:: Passage

Courtyard of Hias Gourmet
Cooking Prepartion

Delicious food!
After the cooking class, Jillian and I went to the Silk Market where Jillian got some sunglasses, a watch, and a few gifts. Then as we were about to leave, it started pouring rain, and we were not prepared for the rain so instead we got foot massages and scrubs for an hour. By the time we were done, the rain had stopped and it was time to go to dinner. We met up with Jesse, Shu, and Shu’s brother at Haidilao. Jillian really enjoyed talking with Shu since he’s actually Chinese and speaks great English. She also got her shoes shined, and we both got “manicure” (it’s really more like a polish change, but still fun):

My (free) manicure- love it!
(Free) Shoe Shine
Jillian and I at Haidilao

On Wednesday we just chilled, and met up with Meghan and Gordon for some brunch and coffee at Peking Café. I think I’ll be spending a lot of time at Peking Café in the future as its full of flowers, which I’m obviously so in to. 

Hard at work!
Then we headed to the train station to take the high speed train back to Xi’an. That night, I took Jillian to a local 兰州拉面 Lanzhou Pulled Noodle restaurant. Jillian was obsessed with the simple 凉面cold noodles we got. And a bonus- our waiter, a member of the Salar ethnic minority and native of Qinghai Province, told us all about how he hates the Chinese government, how poor his people are, and how wasteful the “Chinese” people are (I say “Chinese” because he made the point to say he is not Chinese, he is Salar).

Our Salar friend pulling noodles
Thursday we went to see the Terracotta Warriors. After waiting in the burning sun for an hour to board the bus, we finally arrived at the Terracotta site. Little did we know, there’s an insanely long walkway up to the entrance to the pits, and we both got sunburned. I had seen the warriors two years ago when I visited Xi’an for a few days so I wasn’t thrilled about another visit, but Jillian enjoyed it so much that it made it worth it. We got an audio guide, which provided us with an insane number of details about the size of the pits, and the construction of each weapon buried with the warriors. It was a bit much, but interesting. And of course, the people watching at the site was awesome.

::::
:: Raw data

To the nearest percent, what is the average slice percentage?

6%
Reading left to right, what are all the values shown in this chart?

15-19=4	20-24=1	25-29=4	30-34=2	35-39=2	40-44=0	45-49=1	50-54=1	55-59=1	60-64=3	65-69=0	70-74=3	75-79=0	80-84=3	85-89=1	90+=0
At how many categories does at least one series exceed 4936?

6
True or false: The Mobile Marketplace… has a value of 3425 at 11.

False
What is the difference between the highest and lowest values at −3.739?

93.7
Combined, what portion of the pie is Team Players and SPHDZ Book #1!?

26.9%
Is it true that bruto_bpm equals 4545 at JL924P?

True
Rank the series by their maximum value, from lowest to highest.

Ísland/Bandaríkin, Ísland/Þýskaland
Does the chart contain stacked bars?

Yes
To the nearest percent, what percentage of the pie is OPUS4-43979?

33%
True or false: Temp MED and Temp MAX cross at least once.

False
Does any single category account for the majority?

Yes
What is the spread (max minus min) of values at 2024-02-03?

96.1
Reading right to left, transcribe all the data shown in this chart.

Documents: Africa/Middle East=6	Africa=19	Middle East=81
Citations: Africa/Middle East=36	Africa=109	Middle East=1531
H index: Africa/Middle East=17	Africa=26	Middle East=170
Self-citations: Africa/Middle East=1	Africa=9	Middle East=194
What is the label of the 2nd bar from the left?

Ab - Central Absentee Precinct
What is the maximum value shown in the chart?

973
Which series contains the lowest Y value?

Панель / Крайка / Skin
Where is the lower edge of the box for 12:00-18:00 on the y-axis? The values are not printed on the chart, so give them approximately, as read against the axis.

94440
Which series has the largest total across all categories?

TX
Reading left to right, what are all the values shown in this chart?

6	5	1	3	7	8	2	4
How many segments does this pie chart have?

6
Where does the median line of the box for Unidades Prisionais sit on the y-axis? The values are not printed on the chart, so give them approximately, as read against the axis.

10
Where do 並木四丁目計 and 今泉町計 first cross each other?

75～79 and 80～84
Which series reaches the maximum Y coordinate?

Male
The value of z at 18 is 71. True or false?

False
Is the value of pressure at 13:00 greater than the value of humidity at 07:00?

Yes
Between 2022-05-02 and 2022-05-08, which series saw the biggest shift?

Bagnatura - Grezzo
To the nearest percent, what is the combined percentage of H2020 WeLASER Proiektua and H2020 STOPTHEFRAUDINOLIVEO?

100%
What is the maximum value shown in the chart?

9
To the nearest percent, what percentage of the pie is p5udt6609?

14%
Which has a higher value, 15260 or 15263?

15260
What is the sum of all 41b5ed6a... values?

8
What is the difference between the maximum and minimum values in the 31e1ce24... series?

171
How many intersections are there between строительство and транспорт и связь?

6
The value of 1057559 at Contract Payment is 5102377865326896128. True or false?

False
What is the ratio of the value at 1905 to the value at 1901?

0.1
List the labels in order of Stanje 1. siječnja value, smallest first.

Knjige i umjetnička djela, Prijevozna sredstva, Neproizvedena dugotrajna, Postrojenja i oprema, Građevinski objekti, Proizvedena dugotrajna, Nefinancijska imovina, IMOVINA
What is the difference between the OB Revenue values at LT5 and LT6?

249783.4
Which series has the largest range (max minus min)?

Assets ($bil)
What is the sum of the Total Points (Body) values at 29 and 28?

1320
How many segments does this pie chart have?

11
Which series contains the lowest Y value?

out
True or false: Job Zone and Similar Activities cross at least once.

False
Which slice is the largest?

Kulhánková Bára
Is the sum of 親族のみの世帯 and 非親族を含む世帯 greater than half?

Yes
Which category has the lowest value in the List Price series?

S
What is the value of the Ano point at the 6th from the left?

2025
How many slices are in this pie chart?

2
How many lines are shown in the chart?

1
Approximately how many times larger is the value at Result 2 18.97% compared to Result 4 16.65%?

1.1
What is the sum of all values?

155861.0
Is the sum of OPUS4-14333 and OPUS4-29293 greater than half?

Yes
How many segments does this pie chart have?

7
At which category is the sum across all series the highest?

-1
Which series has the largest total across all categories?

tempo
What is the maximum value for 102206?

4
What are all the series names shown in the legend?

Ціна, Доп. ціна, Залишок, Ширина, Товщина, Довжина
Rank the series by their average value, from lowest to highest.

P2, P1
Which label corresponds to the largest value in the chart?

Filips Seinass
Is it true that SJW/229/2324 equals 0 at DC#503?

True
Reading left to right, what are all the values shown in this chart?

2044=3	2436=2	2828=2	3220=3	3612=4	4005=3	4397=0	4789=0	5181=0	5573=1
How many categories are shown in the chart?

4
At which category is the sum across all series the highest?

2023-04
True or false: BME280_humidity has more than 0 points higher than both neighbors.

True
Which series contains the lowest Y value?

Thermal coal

::::

▶ _Exercise details_:
Reproduce the travel passage word for word from "Our Salar friend" to "site was awesome.".

▶ _Result of the exercise_:
Our Salar friend pulling noodles
Thursday we went to see the Terracotta Warriors. After waiting in the burning sun for an hour to board the bus, we finally arrived at the Terracotta site. Little did we know, there’s an insanely long walkway up to the entrance to the pits, and we both got sunburned. I had seen the warriors two years ago when I visited Xi’an for a few days so I wasn’t thrilled about another visit, but Jillian enjoyed it so much that it made it worth it. We got an audio guide, which provided us with an insane number of details about the size of the pits, and the construction of each weapon buried with the warriors. It was a bit much, but interesting. And of course, the people watching at the site was awesome.